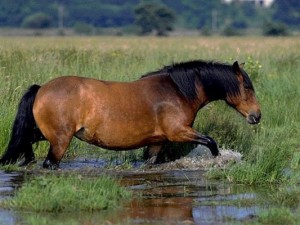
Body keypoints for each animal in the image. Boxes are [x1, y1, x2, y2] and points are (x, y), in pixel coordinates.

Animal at [0, 59, 260, 169]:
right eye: (247, 87)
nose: (257, 116)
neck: (177, 91)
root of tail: (42, 88)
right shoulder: (178, 132)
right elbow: (211, 142)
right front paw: (219, 160)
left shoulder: (158, 142)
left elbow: (150, 163)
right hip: (60, 141)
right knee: (49, 164)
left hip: (45, 134)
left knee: (25, 142)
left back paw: (25, 159)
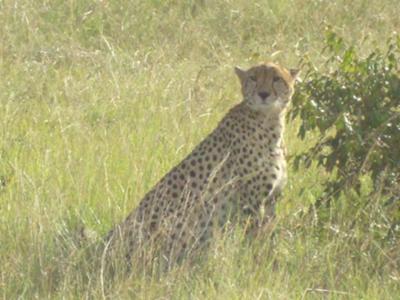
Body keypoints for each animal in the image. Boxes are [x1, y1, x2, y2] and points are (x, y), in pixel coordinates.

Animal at [104, 61, 298, 270]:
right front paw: (260, 263)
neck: (270, 120)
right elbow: (257, 238)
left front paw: (273, 260)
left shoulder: (271, 200)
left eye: (276, 78)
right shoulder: (251, 202)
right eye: (253, 78)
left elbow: (270, 235)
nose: (263, 94)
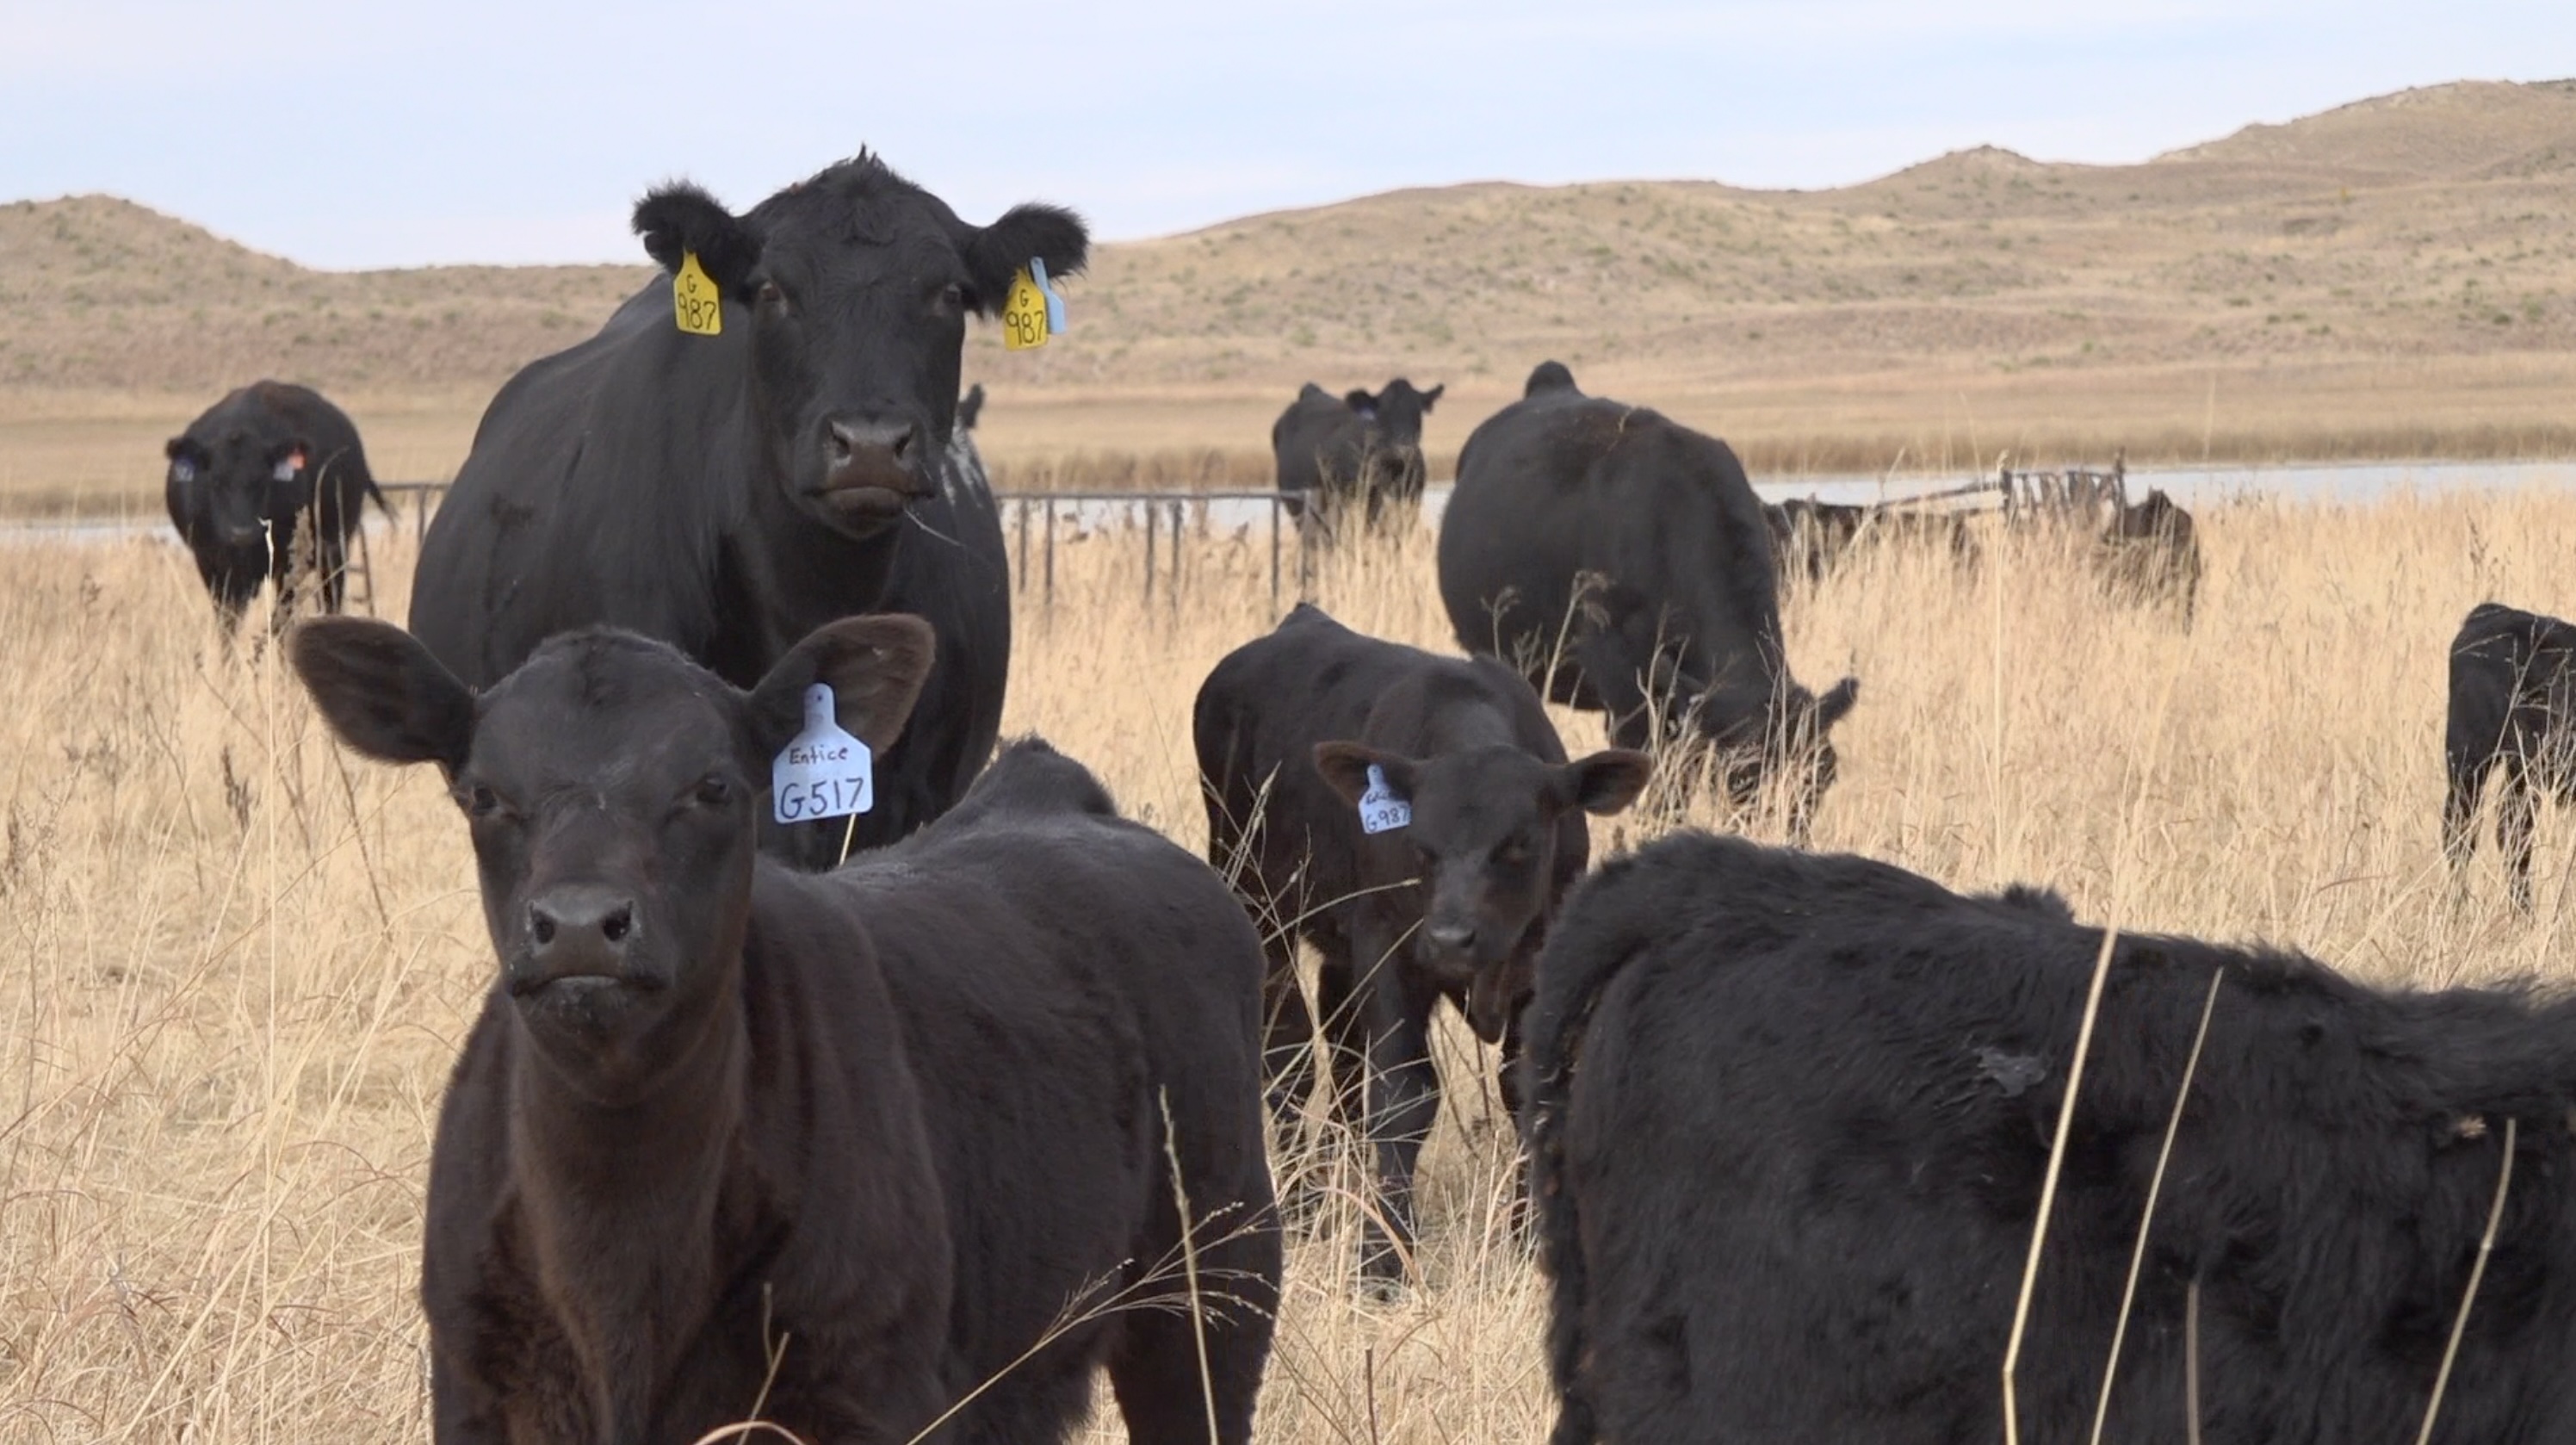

--- --- ---

Copy out every entry above exactly. Leave the pictures out.

■ Result for this exercise ■
Body keypoints for each animal in the image. Boxes are [x1, y1, x2, y2] and points are (x, y), in pixel coordinates.

Animal at [0, 59, 260, 169]:
right eye: (247, 87)
nose: (257, 116)
neck: (177, 91)
root of tail: (42, 88)
right shoulder: (178, 132)
right elbow: (211, 142)
right front paw: (219, 160)
left shoulder: (158, 142)
left elbow: (150, 163)
right hip: (60, 141)
right knee: (49, 164)
left hip: (45, 134)
left knee: (25, 142)
left back paw: (25, 159)
Body keypoints for each animal in the image. Boxes are [x1, y1, x2, y2] and points are (x, y), in pixel coordinates.

Animal at [104, 61, 298, 270]:
right front paw: (260, 263)
neck: (270, 120)
right elbow: (257, 238)
left front paw: (273, 260)
left shoulder: (271, 200)
left eye: (276, 78)
right shoulder: (251, 202)
right eye: (253, 78)
left elbow: (270, 235)
nose: (263, 94)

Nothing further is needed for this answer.